NearStar Fusion is developing a simplified modular approach to nuclear fusion.

Turbase the Network

By Artem V. Shamsutdinov
December 6th, 2023

Storage of Repository data is pretty straight forward - every entry in its transaction log can be a separate file, timestamped at the time of its creation (preferably the proven time of persistence of the transaction log entry). But the retrieval of data is a lot more complex. The original idea was to store each repository in a folder, with data being broken out in chronological increments (days, months, years) into their own folders. Eventually the idea of rolling up older transactions into single files was added, so that data for a given year can be rolled up into a single file for faster retrieval (with a flat directory structure containing year, month, day aggregates and recent individual log entries that call all be retrieved at the same time after the directory contents are read).

AIRport runs primarily on the client device, with the transaction logs being retrieved and composed into a working database right on user's phones or computers. This is needed to ensure data privacy, with transaction logs being encrypted (and decrypted) on user devices. This means that even in the optimal case of all data for a repository being created in a single year (and thus a single file) 2 serially placed network calls are required to retrieve the data. And in the ideal situation a single network call would be placed to retrieve all of the data for a Repository.

So, my latest thinking has been on how to accomplish that and so far I see no way of doing so without introducing a dedicated network of database nodes that will aggregate the data. This is further reinforced by my recent findings on how Filecoin and Arweave work - both require CDN like networks on top of them to ensure fast data retrieval and persistence.

This means that the original idea behind Turbase is now expanded into a fully blown network of nodes that will provide persistence and retrieval of database transaction logs. Internally these nodes can rely on Filecoin for data storage (primarily for backup purposes) and optional permanent archival (into Arweave). But for timely data retrieval they will likely have to maintain the transaction logs for as long as the user doesn't "file" them into infrequently accessed long term storage (on Filecoin or Arweave).

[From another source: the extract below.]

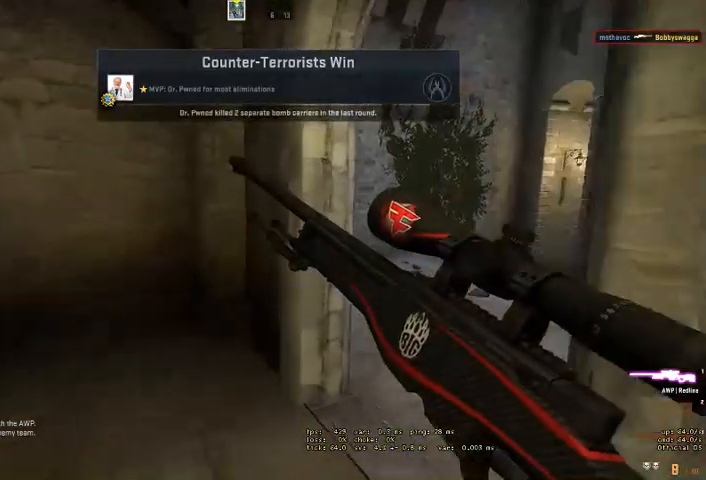
{"keys": ["d", "w"], "mouse": [], "events": []}
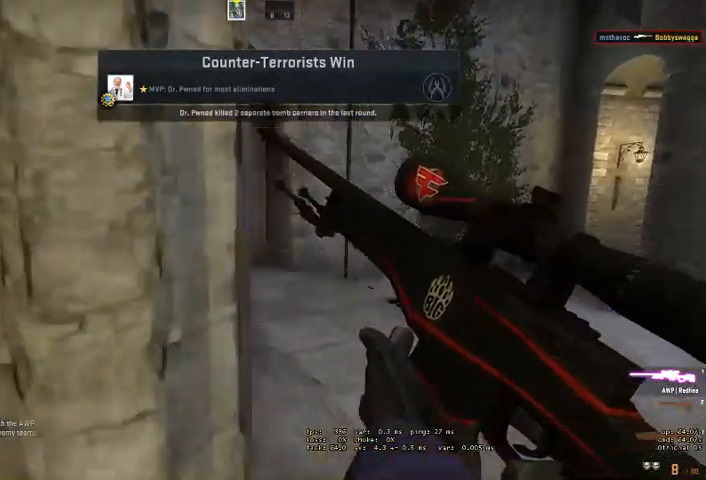
{"keys": ["w"], "mouse": [], "events": [[366, "d", "up"]]}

The need for a full blown network of nodes is further reinforced by the fact that not all of the data will belong to the users - quite a bit of it will be open data shared by communities. Having Applications own that data isn't a good solution either, since they will be materially motivated to restrict access to that data.

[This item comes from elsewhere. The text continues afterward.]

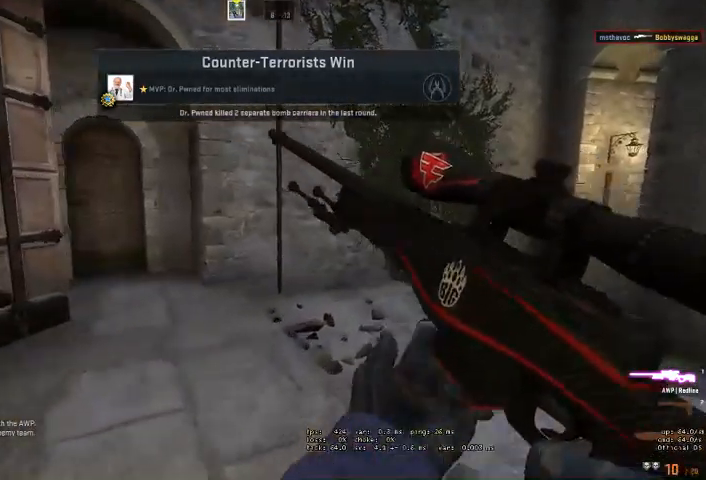
{"keys": [], "mouse": [], "events": [[133, "w", "up"]]}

This is where the original idea behind Turbase re-enters but now in a new light. Instead of simply being a web-site that hosts the code necessary for a client device to talk to storage networks and run a database locally it now becomes a fully blown network of database nodes on top of which Applications run.

Arguments on how to make sure such a network remains independent and decentralized are yet to be made but from a technological point of view this network is different from any distributed database because the Relational Database engine and applications still run on user devices. This means that for basic operation all that is needed is a (fast retrieval) file server (for composite records) and an efficient NoSQL database (for recent records, yet to be combined into the composite). Of course for community Apps data will likely also need Full Text Search capability and also ability to make aggregate queries across repositories so additional (FTS and RDBMS) functionality can be provided by these nodes as well. Additional fast access storage may also be provided for the non-database data (images, video's, etc.) that is referenced from the (not yet-archived) Repositories.

And since the network will serve both private and community based storage needs it can be scaled naturally within already existing community lines (metro areas, states/regions & countries). Given that most of human activity is usually limited to these geographical areas it only makes sense to partition the (non global) data in a corresponding way (but more on that in a future post).

Update - Dec 7th, 2023

Node operator incentives should be structured around the fact that Turbase will host community and private data, as well as provide open (but possibly paid) access to aggregated relational data. Yes node operators should be compensated for their costs and should have a profit margin but making profit shouldn't be the primary motivation. First and foremost node operators will be in the business of providing a community service and should be incentivized to prioritise hardware allocation (and not deallocate) based on the fact that their community relies on them and not on the fact that Turbase provides the biggest profit margin.

This segues into the fact that Turbase data is meant to be partitioned into community run clusters. This means that there should be a global cluster and a number of (tiered) geographical community clusters. So a country can have its own cluster, as can a state/region, a metro area, a county and a municipality. Turbase will also allow for topic based communities to run their own clusters and for companies to also plugin into the ecosystem by providing company operated clusters.